Karim: Depending on the investor, you may still have some tough negotiations—around valuation cap, conversion price, conversion mechanism, etc.—which takes time and distracts from your business.
The valuation cap, as well as the defined discount, may have an impact on the negotiations in your next financing round. If your discount was too high, future investors might not want to pay a much higher price.
In Switzerland, convertible loans are not as common as they have been in the US. So, some investors may need some convincing first to go for a convertible loan, or some may even have a policy against it.
A key element of a term sheet is the presence of a discount rate. What do you think is a fair discount rate at conversion?

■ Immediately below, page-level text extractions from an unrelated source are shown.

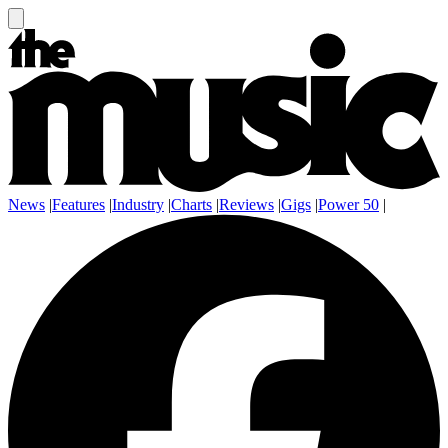
News
|
Features
|
Industry
|
Charts
|
Reviews
|
Gigs
|
Power 50
|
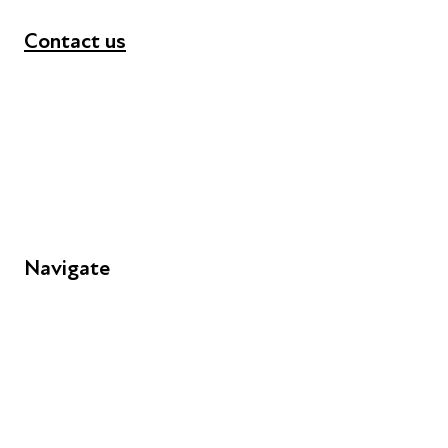
Contact us
+44 (0) 300 365 5888
info@futuresforall.org
Unit 109, 30 Great Guildford St, London SE1 0HS
Navigate
FAQs
Young People
Educators
Employers
Speakers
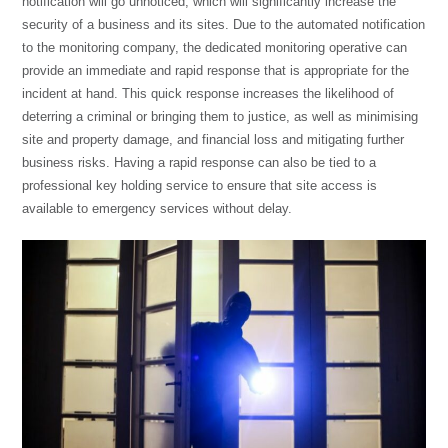
notification will go unnoticed, which will significantly increase the
security of a business and its sites. Due to the automated notification
to the monitoring company, the dedicated monitoring operative can
provide an immediate and rapid response that is appropriate for the
incident at hand. This quick response increases the likelihood of
deterring a criminal or bringing them to justice, as well as minimising
site and property damage, and financial loss and mitigating further
business risks. Having a rapid response can also be tied to a
professional
key holding service
to ensure that site access is
available to emergency services without delay.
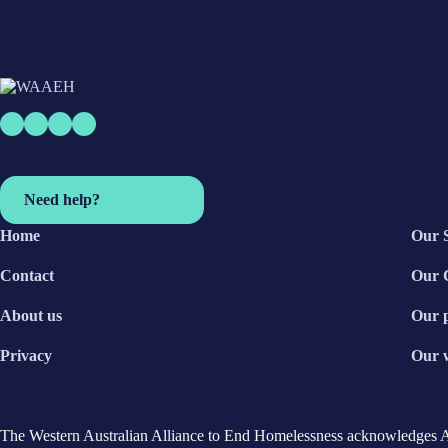
Need help?
Home
Our 
Contact
Our 
About us
Our 
Privacy
Our 
The Western Australian Alliance to End Homelessness acknowledges Aust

Michael: It heavily depends on the situation, the status of a company, and the conversion timeline and terms, but generally, a discount rate between 10% and 15% may be reasonable.
What happens if there is no financing round after a convertible loan?
Karim: Typically, the loan expires at the maturity date and needs to be paid back if there was no qualifying financing event. Commonly, the investor has the option to convert the loan anyway. If there is a cap, usually, the conversion price will be calculated by dividing the maximum valuation by the number of shares (excluding the shares to be issued as part of the convertible). If you don’t have a cap, you could potentially agree to a defined share price, but this can also be counterproductive in the next financing round, as it provides a baseline for negotiation. So, it is really important to find good investors who understand the mechanics of a convertible loan and the risk of investing in a startup. If you are generally on a good track but need more time to get your financing round together, usually, you would agree with your investors to extend the maturity date. Any investor asking for repayment would probably not be an investor you want to have on your cap table anyway.